Only one stretch of the data below is wanted: the lines from the one with "X123675000Y-110700000D01*" through the one with "X159622184Y-109909188D01*", repeated exactly.

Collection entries
BEGIN

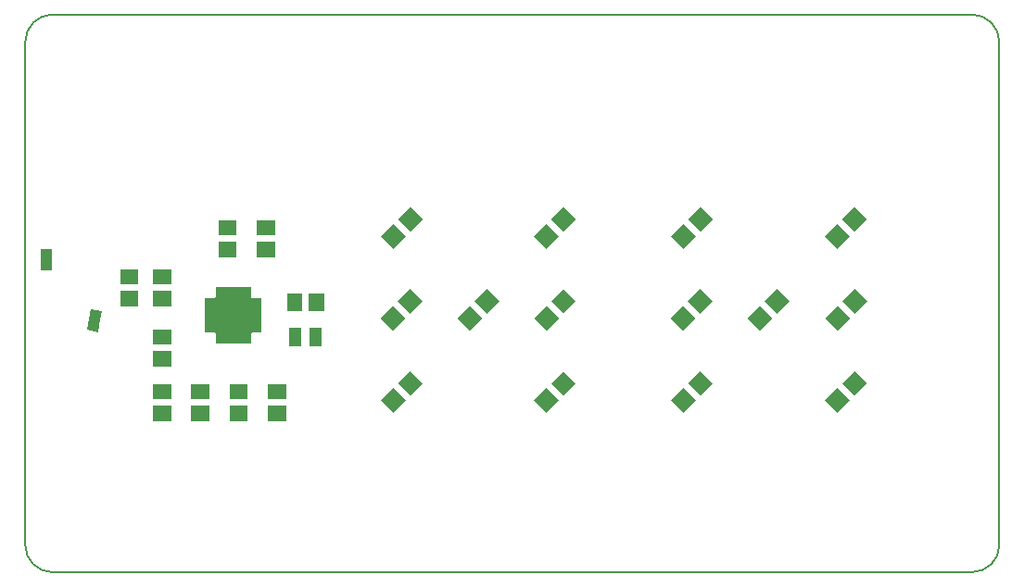
<source format=gbr>
%TF.GenerationSoftware,KiCad,Pcbnew,5.1.0*%
%TF.CreationDate,2019-04-11T23:23:28-05:00*%
%TF.ProjectId,Layout,4c61796f-7574-42e6-9b69-6361645f7063,rev?*%
%TF.SameCoordinates,Original*%
%TF.FileFunction,Soldermask,Top*%
%TF.FilePolarity,Negative*%
%FSLAX46Y46*%
G04 Gerber Fmt 4.6, Leading zero omitted, Abs format (unit mm)*
G04 Created by KiCad (PCBNEW 5.1.0) date 2019-04-11 23:23:28*
%MOMM*%
%LPD*%
G04 APERTURE LIST*
%ADD10C,0.150000*%
%ADD11C,0.100000*%
G04 APERTURE END LIST*
D10*
X112000000Y-122000000D02*
X112000000Y-76000000D01*
X198500000Y-124500000D02*
X114500000Y-124500000D01*
X201000000Y-76000000D02*
X201000000Y-122000000D01*
X114500000Y-73500000D02*
X198500000Y-73500000D01*
X201000000Y-122000000D02*
G75*
G02X198500000Y-124500000I-2500000J0D01*
G01*
X114500000Y-124500000D02*
G75*
G02X112000000Y-122000000I0J2500000D01*
G01*
X112000000Y-76000000D02*
G75*
G02X114500000Y-73500000I2500000J0D01*
G01*
X198500000Y-73500000D02*
G75*
G02X201000000Y-76000000I0J-2500000D01*
G01*
D11*
G36*
X128825000Y-110700000D02*
G01*
X127175000Y-110700000D01*
X127175000Y-109300000D01*
X128825000Y-109300000D01*
X128825000Y-110700000D01*
X128825000Y-110700000D01*
G37*
G36*
X125325000Y-110700000D02*
G01*
X123675000Y-110700000D01*
X123675000Y-109300000D01*
X125325000Y-109300000D01*
X125325000Y-110700000D01*
X125325000Y-110700000D01*
G37*
G36*
X135825000Y-110700000D02*
G01*
X134175000Y-110700000D01*
X134175000Y-109300000D01*
X135825000Y-109300000D01*
X135825000Y-110700000D01*
X135825000Y-110700000D01*
G37*
G36*
X132325000Y-110700000D02*
G01*
X130675000Y-110700000D01*
X130675000Y-109300000D01*
X132325000Y-109300000D01*
X132325000Y-110700000D01*
X132325000Y-110700000D01*
G37*
G36*
X160753555Y-108777817D02*
G01*
X159622184Y-109909188D01*
X158490813Y-108777817D01*
X159622184Y-107646446D01*
X160753555Y-108777817D01*
X160753555Y-108777817D01*
G37*
G36*
X146753555Y-108777817D02*
G01*
X145622184Y-109909188D01*
X144490813Y-108777817D01*
X145622184Y-107646446D01*
X146753555Y-108777817D01*
X146753555Y-108777817D01*
G37*
G36*
X187353554Y-108777817D02*
G01*
X186222183Y-109909188D01*
X185090812Y-108777817D01*
X186222183Y-107646446D01*
X187353554Y-108777817D01*
X187353554Y-108777817D01*
G37*
G36*
X173253555Y-108777817D02*
G01*
X172122184Y-109909188D01*
X170990813Y-108777817D01*
X172122184Y-107646446D01*
X173253555Y-108777817D01*
X173253555Y-108777817D01*
G37*
G36*
X132325000Y-108700000D02*
G01*
X130675000Y-108700000D01*
X130675000Y-107300000D01*
X132325000Y-107300000D01*
X132325000Y-108700000D01*
X132325000Y-108700000D01*
G37*
G36*
X135825000Y-108700000D02*
G01*
X134175000Y-108700000D01*
X134175000Y-107300000D01*
X135825000Y-107300000D01*
X135825000Y-108700000D01*
X135825000Y-108700000D01*
G37*
G36*
X125325000Y-108700000D02*
G01*
X123675000Y-108700000D01*
X123675000Y-107300000D01*
X125325000Y-107300000D01*
X125325000Y-108700000D01*
X125325000Y-108700000D01*
G37*
G36*
X128825000Y-108700000D02*
G01*
X127175000Y-108700000D01*
X127175000Y-107300000D01*
X128825000Y-107300000D01*
X128825000Y-108700000D01*
X128825000Y-108700000D01*
G37*
G36*
X148309189Y-107222183D02*
G01*
X147177818Y-108353554D01*
X146046447Y-107222183D01*
X147177818Y-106090812D01*
X148309189Y-107222183D01*
X148309189Y-107222183D01*
G37*
G36*
X174809189Y-107222183D02*
G01*
X173677818Y-108353554D01*
X172546447Y-107222183D01*
X173677818Y-106090812D01*
X174809189Y-107222183D01*
X174809189Y-107222183D01*
G37*
G36*
X188909188Y-107222183D02*
G01*
X187777817Y-108353554D01*
X186646446Y-107222183D01*
X187777817Y-106090812D01*
X188909188Y-107222183D01*
X188909188Y-107222183D01*
G37*
G36*
X162309189Y-107222183D02*
G01*
X161177818Y-108353554D01*
X160046447Y-107222183D01*
X161177818Y-106090812D01*
X162309189Y-107222183D01*
X162309189Y-107222183D01*
G37*
G36*
X125325000Y-105700000D02*
G01*
X123675000Y-105700000D01*
X123675000Y-104300000D01*
X125325000Y-104300000D01*
X125325000Y-105700000D01*
X125325000Y-105700000D01*
G37*
G36*
X139100000Y-103820000D02*
G01*
X138000000Y-103820000D01*
X138000000Y-102120000D01*
X139100000Y-102120000D01*
X139100000Y-103820000D01*
X139100000Y-103820000D01*
G37*
G36*
X137200000Y-103820000D02*
G01*
X136100000Y-103820000D01*
X136100000Y-102120000D01*
X137200000Y-102120000D01*
X137200000Y-103820000D01*
X137200000Y-103820000D01*
G37*
G36*
X125325000Y-103700000D02*
G01*
X123675000Y-103700000D01*
X123675000Y-102300000D01*
X125325000Y-102300000D01*
X125325000Y-103700000D01*
X125325000Y-103700000D01*
G37*
G36*
X132600000Y-99285001D02*
G01*
X132602402Y-99309387D01*
X132609515Y-99332836D01*
X132621066Y-99354447D01*
X132636611Y-99373389D01*
X132655553Y-99388934D01*
X132677164Y-99400485D01*
X132700613Y-99407598D01*
X132724999Y-99410000D01*
X133575000Y-99410000D01*
X133575000Y-102610000D01*
X132724999Y-102610000D01*
X132700613Y-102612402D01*
X132677164Y-102619515D01*
X132655553Y-102631066D01*
X132636611Y-102646611D01*
X132621066Y-102665553D01*
X132609515Y-102687164D01*
X132602402Y-102710613D01*
X132600000Y-102734999D01*
X132600000Y-103585000D01*
X129400000Y-103585000D01*
X129400000Y-102734999D01*
X129397598Y-102710613D01*
X129390485Y-102687164D01*
X129378934Y-102665553D01*
X129363389Y-102646611D01*
X129344447Y-102631066D01*
X129322836Y-102619515D01*
X129299387Y-102612402D01*
X129275001Y-102610000D01*
X128425000Y-102610000D01*
X128425000Y-99410000D01*
X129275001Y-99410000D01*
X129299387Y-99407598D01*
X129322836Y-99400485D01*
X129344447Y-99388934D01*
X129363389Y-99373389D01*
X129378934Y-99354447D01*
X129390485Y-99332836D01*
X129397598Y-99309387D01*
X129400000Y-99285001D01*
X129400000Y-98435000D01*
X132600000Y-98435000D01*
X132600000Y-99285001D01*
X132600000Y-99285001D01*
G37*
G36*
X118974226Y-100642044D02*
G01*
X118838814Y-101410000D01*
X118640127Y-102536814D01*
X118640126Y-102536814D01*
X117625774Y-102357956D01*
X117891041Y-100853554D01*
X117959873Y-100463186D01*
X117959874Y-100463186D01*
X118974226Y-100642044D01*
X118974226Y-100642044D01*
G37*
G36*
X153753555Y-101277817D02*
G01*
X152622184Y-102409188D01*
X151490813Y-101277817D01*
X152622184Y-100146446D01*
X153753555Y-101277817D01*
X153753555Y-101277817D01*
G37*
G36*
X146753555Y-101277817D02*
G01*
X145622184Y-102409188D01*
X144490813Y-101277817D01*
X145622184Y-100146446D01*
X146753555Y-101277817D01*
X146753555Y-101277817D01*
G37*
G36*
X180253555Y-101277817D02*
G01*
X179122184Y-102409188D01*
X177990813Y-101277817D01*
X179122184Y-100146446D01*
X180253555Y-101277817D01*
X180253555Y-101277817D01*
G37*
G36*
X187353554Y-101277817D02*
G01*
X186222183Y-102409188D01*
X185090812Y-101277817D01*
X186222183Y-100146446D01*
X187353554Y-101277817D01*
X187353554Y-101277817D01*
G37*
G36*
X160753555Y-101277817D02*
G01*
X159622184Y-102409188D01*
X158490813Y-101277817D01*
X159622184Y-100146446D01*
X160753555Y-101277817D01*
X160753555Y-101277817D01*
G37*
G36*
X173253555Y-101277817D02*
G01*
X172122184Y-102409188D01*
X170990813Y-101277817D01*
X172122184Y-100146446D01*
X173253555Y-101277817D01*
X173253555Y-101277817D01*
G37*
G36*
X155309189Y-99722183D02*
G01*
X154177818Y-100853554D01*
X153046447Y-99722183D01*
X154177818Y-98590812D01*
X155309189Y-99722183D01*
X155309189Y-99722183D01*
G37*
G36*
X181809189Y-99722183D02*
G01*
X180677818Y-100853554D01*
X179546447Y-99722183D01*
X180677818Y-98590812D01*
X181809189Y-99722183D01*
X181809189Y-99722183D01*
G37*
G36*
X148309189Y-99722183D02*
G01*
X147177818Y-100853554D01*
X146046447Y-99722183D01*
X147177818Y-98590812D01*
X148309189Y-99722183D01*
X148309189Y-99722183D01*
G37*
G36*
X162309189Y-99722183D02*
G01*
X161177818Y-100853554D01*
X160046447Y-99722183D01*
X161177818Y-98590812D01*
X162309189Y-99722183D01*
X162309189Y-99722183D01*
G37*
G36*
X188909188Y-99722183D02*
G01*
X187777817Y-100853554D01*
X186646446Y-99722183D01*
X187777817Y-98590812D01*
X188909188Y-99722183D01*
X188909188Y-99722183D01*
G37*
G36*
X174809189Y-99722183D02*
G01*
X173677818Y-100853554D01*
X172546447Y-99722183D01*
X173677818Y-98590812D01*
X174809189Y-99722183D01*
X174809189Y-99722183D01*
G37*
G36*
X139300000Y-100635000D02*
G01*
X137900000Y-100635000D01*
X137900000Y-98985000D01*
X139300000Y-98985000D01*
X139300000Y-100635000D01*
X139300000Y-100635000D01*
G37*
G36*
X137300000Y-100635000D02*
G01*
X135900000Y-100635000D01*
X135900000Y-98985000D01*
X137300000Y-98985000D01*
X137300000Y-100635000D01*
X137300000Y-100635000D01*
G37*
G36*
X122325000Y-100200000D02*
G01*
X120675000Y-100200000D01*
X120675000Y-98800000D01*
X122325000Y-98800000D01*
X122325000Y-100200000D01*
X122325000Y-100200000D01*
G37*
G36*
X125325000Y-100200000D02*
G01*
X123675000Y-100200000D01*
X123675000Y-98800000D01*
X125325000Y-98800000D01*
X125325000Y-100200000D01*
X125325000Y-100200000D01*
G37*
G36*
X122325000Y-98200000D02*
G01*
X120675000Y-98200000D01*
X120675000Y-96800000D01*
X122325000Y-96800000D01*
X122325000Y-98200000D01*
X122325000Y-98200000D01*
G37*
G36*
X125325000Y-98200000D02*
G01*
X123675000Y-98200000D01*
X123675000Y-96800000D01*
X125325000Y-96800000D01*
X125325000Y-98200000D01*
X125325000Y-98200000D01*
G37*
G36*
X114465000Y-96862000D02*
G01*
X113435000Y-96862000D01*
X113435000Y-94938000D01*
X114465000Y-94938000D01*
X114465000Y-96862000D01*
X114465000Y-96862000D01*
G37*
G36*
X134825000Y-95700000D02*
G01*
X133175000Y-95700000D01*
X133175000Y-94300000D01*
X134825000Y-94300000D01*
X134825000Y-95700000D01*
X134825000Y-95700000D01*
G37*
G36*
X131325000Y-95700000D02*
G01*
X129675000Y-95700000D01*
X129675000Y-94300000D01*
X131325000Y-94300000D01*
X131325000Y-95700000D01*
X131325000Y-95700000D01*
G37*
G36*
X160753555Y-93777817D02*
G01*
X159622184Y-94909188D01*
X158490813Y-93777817D01*
X159622184Y-92646446D01*
X160753555Y-93777817D01*
X160753555Y-93777817D01*
G37*
G36*
X146753555Y-93777817D02*
G01*
X145622184Y-94909188D01*
X144490813Y-93777817D01*
X145622184Y-92646446D01*
X146753555Y-93777817D01*
X146753555Y-93777817D01*
G37*
G36*
X187353554Y-93777817D02*
G01*
X186222183Y-94909188D01*
X185090812Y-93777817D01*
X186222183Y-92646446D01*
X187353554Y-93777817D01*
X187353554Y-93777817D01*
G37*
G36*
X173253555Y-93777817D02*
G01*
X172122184Y-94909188D01*
X170990813Y-93777817D01*
X172122184Y-92646446D01*
X173253555Y-93777817D01*
X173253555Y-93777817D01*
G37*
G36*
X134825000Y-93700000D02*
G01*
X133175000Y-93700000D01*
X133175000Y-92300000D01*
X134825000Y-92300000D01*
X134825000Y-93700000D01*
X134825000Y-93700000D01*
G37*
G36*
X131325000Y-93700000D02*
G01*
X129675000Y-93700000D01*
X129675000Y-92300000D01*
X131325000Y-92300000D01*
X131325000Y-93700000D01*
X131325000Y-93700000D01*
G37*
G36*
X148309189Y-92222183D02*
G01*
X147177818Y-93353554D01*
X146046447Y-92222183D01*
X147177818Y-91090812D01*
X148309189Y-92222183D01*
X148309189Y-92222183D01*
G37*
G36*
X188909188Y-92222183D02*
G01*
X187777817Y-93353554D01*
X186646446Y-92222183D01*
X187777817Y-91090812D01*
X188909188Y-92222183D01*
X188909188Y-92222183D01*
G37*
G36*
X174809189Y-92222183D02*
G01*
X173677818Y-93353554D01*
X172546447Y-92222183D01*
X173677818Y-91090812D01*
X174809189Y-92222183D01*
X174809189Y-92222183D01*
G37*
G36*
X162309189Y-92222183D02*
G01*
X161177818Y-93353554D01*
X160046447Y-92222183D01*
X161177818Y-91090812D01*
X162309189Y-92222183D01*
X162309189Y-92222183D01*
G37*
M02*

</source>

END

### Answer to the problem
X123675000Y-110700000D01*
X123675000Y-109300000D01*
X125325000Y-109300000D01*
X125325000Y-110700000D01*
X125325000Y-110700000D01*
G37*
G36*
X135825000Y-110700000D02*
G01*
X134175000Y-110700000D01*
X134175000Y-109300000D01*
X135825000Y-109300000D01*
X135825000Y-110700000D01*
X135825000Y-110700000D01*
G37*
G36*
X132325000Y-110700000D02*
G01*
X130675000Y-110700000D01*
X130675000Y-109300000D01*
X132325000Y-109300000D01*
X132325000Y-110700000D01*
X132325000Y-110700000D01*
G37*
G36*
X160753555Y-108777817D02*
G01*
X159622184Y-109909188D01*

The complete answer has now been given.